This photograph of a Sonoran sidewinder was taken at the Arizona-Sonora Desert Museum.
Desert Duets: Sidewinder Info Web Page
Information about the Sidewinder
Sonoran sidewinders are one of several kinds of rattlesnakes that live in the Sonoran Desert. Their pale gray, tan, or pinkish gray skin helps them camouflage on the desert sand and soil. The bottom rattle on the Sonoran sidewinders’ tail is black. Adults grow up to 32 inches long.
Like all rattlesnakes, sidewinders have a diamond-shaped head. Sidewinders have a distinctive triangular-shaped horn or scale of skin over each eye. Their nickname is the “Horned Rattlesnake.” Some scientists think their horns offer them protection from bright sunlight. Others think the horns protect them when they dig in the sand.
During the daytime, Sonoran sidewinders burrow under the sand or seek shade under low bushes. At night, sidewinders form craters in the sand from which they stalk their prey. Sidewinders use their venom to kill their prey. They eat lizards and small rodents like kangaroo rats and mice. They bite their prey and inject venom then follow it until it dies.

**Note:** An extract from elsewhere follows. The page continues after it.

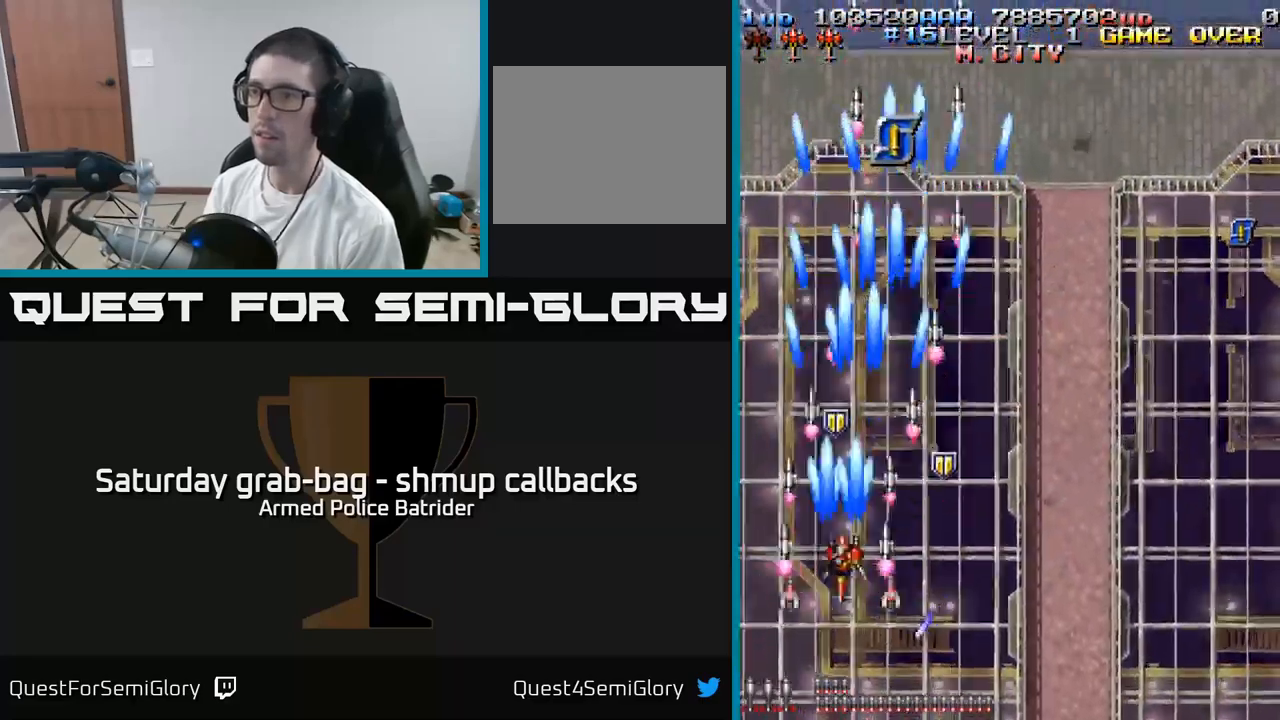
{"buttons": ["A", "DPAD_DOWN", "DPAD_LEFT"], "left_stick": "center", "right_stick": "center", "events": [[200, "DPAD_RIGHT", "up"], [217, "DPAD_DOWN", "down"], [233, "DPAD_LEFT", "down"]]}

The sidewinder has a distinctive way of moving that helps it move quickly on loose, hot sand. It loops its body which it thrusts forward and to the side of its head. Then it moves its head forward and repeats this motion over and over. This S-shaped curve results in sideways movement, which gives this rattlesnake its name. Sidewinders leave J-shaped tracks in the sand.